Otro negocio que está pasando por lo mismo es Cocina Chely, local 104, ubicado en el Mercado de La Merced y que también tiene más de 25 años de estar abierto.

“Desde que aumentó el número de brotes de coronavirus en la capital las ventas bajaron demasiado. Tenemos una baja mayor al 50% de lo que regularmente se vendía en esta temporada, nuestros platillos están entre 60 y 70 pesos, ya con agua. Cada día se nos queda más comida y pronto tendremos que dejar ir a nuestros empleados, son más de cinco familias dependiendo”, recalcó Alberto Martínez, quien es hijo de los propietarios de esta cocina económica.

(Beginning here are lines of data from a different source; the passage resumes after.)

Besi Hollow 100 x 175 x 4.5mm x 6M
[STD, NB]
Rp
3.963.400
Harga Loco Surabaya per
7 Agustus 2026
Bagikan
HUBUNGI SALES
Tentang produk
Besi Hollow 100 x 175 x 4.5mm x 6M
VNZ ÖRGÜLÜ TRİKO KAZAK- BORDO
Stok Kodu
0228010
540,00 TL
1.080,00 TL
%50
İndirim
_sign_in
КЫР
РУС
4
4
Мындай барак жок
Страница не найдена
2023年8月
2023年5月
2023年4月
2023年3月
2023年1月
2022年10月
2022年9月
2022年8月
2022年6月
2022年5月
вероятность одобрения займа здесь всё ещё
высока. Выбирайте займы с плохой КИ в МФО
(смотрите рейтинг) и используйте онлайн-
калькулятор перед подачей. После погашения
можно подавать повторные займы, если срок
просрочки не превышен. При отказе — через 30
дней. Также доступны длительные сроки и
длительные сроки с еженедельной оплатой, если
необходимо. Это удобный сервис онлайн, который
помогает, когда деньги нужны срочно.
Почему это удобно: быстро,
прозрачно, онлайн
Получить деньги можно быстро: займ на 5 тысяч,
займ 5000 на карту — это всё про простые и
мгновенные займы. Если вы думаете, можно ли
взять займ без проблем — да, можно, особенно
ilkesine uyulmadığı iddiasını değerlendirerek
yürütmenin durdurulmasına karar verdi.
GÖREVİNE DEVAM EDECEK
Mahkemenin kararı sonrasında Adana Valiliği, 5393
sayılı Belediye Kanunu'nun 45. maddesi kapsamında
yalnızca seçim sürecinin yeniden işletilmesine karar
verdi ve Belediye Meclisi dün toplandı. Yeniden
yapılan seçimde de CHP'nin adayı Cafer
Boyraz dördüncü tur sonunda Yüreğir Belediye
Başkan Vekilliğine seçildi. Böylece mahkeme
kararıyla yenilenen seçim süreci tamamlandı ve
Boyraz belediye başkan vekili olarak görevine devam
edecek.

Alberto dijo que el escenario se vuelve más complicado, ya que desde el pasado año hubo un incendio que afectó la Nave Mayor de La Merced, donde la ayuda aún queda pendiente.

“Con el incendio y ahora el coronavirus esto cambia a peor. Mis padres son quienes operan el negocio, yo los estoy apoyando de forma digital para dar ese salto en medio de la crisis, este domingo me enteré de #ComeCDMX, después de leer la convocatoria, decidimos darnos de alta en dicha plataforma, todo suma y sirve; nos gustaría que se dieran apoyos económicos con más montos, realmente si esto sigue vamos a cerrar, no podemos afrontar 12 semanas”, dijo Martínez.